Avec l’aide de Maskelyne et sous l’impulsion des officiers brestois de l’Académie royale de Marine, Lalande intègre définitivement les distances lunaires dans la Connaissance des Temps à la fin de l’année 1772 (CDT 1774) avant de devenir pensionnaire de l’Académie des sciences et de devoir laisser sa place.

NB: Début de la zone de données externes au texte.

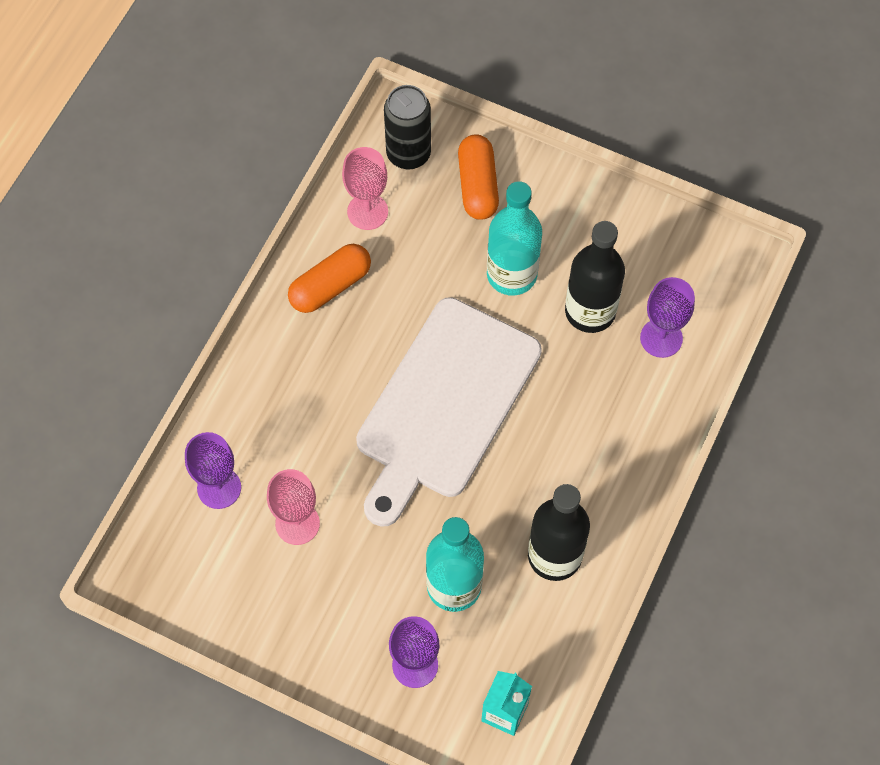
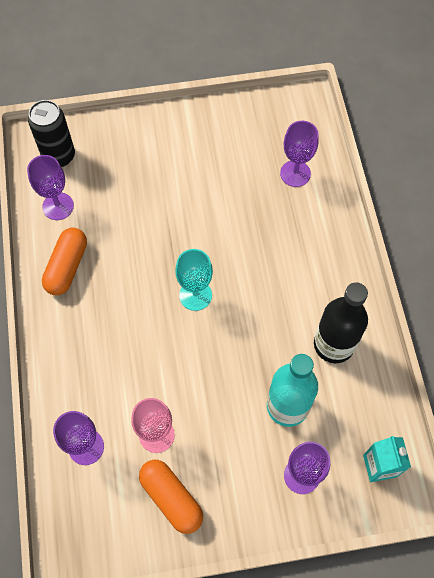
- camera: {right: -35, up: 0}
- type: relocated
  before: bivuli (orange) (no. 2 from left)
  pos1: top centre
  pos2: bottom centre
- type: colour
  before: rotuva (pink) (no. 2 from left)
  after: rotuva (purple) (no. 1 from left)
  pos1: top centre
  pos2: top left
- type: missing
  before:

Ses élèves et successeurs Edme-Sébastien Jeaurat et Pierre Méchain poursuivent son œuvre avec les mêmes assistants que Lalande emploie pour ses autres œuvres astronomiques. En 1785, la Connaissance des Temps atteint un nombre de pages élevé et le ministre de la Marine de Castries, soutenu par le protecteur de l’Académie des sciences, le Baron de Breteuil, demande à l’Académie de publier une sorte d’extrait de la Connaissance des Temps, d’un nombre de pages réduit (une centaine) et vendu à moindre prix à destination des capitaines du commerce. L’enjeu est en effet la diffusion massive des nouvelles méthodes de navigation astronomique et savante.
 
Méchain accompagne en 1791 le premier volume d’une Connaissance des Temps vendue en deux parties : la partie éphémérides vendue à très bas prix pour les capitaines du commerce, et les « Additions » à un prix plus élevé à destination des astronomes et des gens de Lettres.
 
Durant la Révolution et les années Bonaparte, Méchain est avec Jean-Baptiste Delambre (un autre ancien élève de Lalande) chargé de la méridienne de France (une longue et harassante aventure humaine et scientifique). Lalande assure donc une grande partie de la rédaction et de la publication de la Connaissance des Temps avec l’aide de calculateurs qu’il recrute au Bureau du Cadastre de Gaspard Prony.  Lalande et Lakanal sont à l’origine de la création du Bureau des longitudes, sorte de résurgence d’une académie savante, l’Académie des sciences ayant été dissoute en 1793 comme toutes les académies d’Ancien Régime.
 
Outre la gestion de l’Observatoire de Paris, l’une des principales missions attribuées et confiées au Bureau est justement la parution de la Connaissance des Temps et d’un ouvrage qui verra le jour un peu plus tard, l’Annuaire ("de la République" publié par le Bureau des longitudes). La marque du Bureau ne s’imprime sur la Connaissance des Temps qu’à partir de 1797.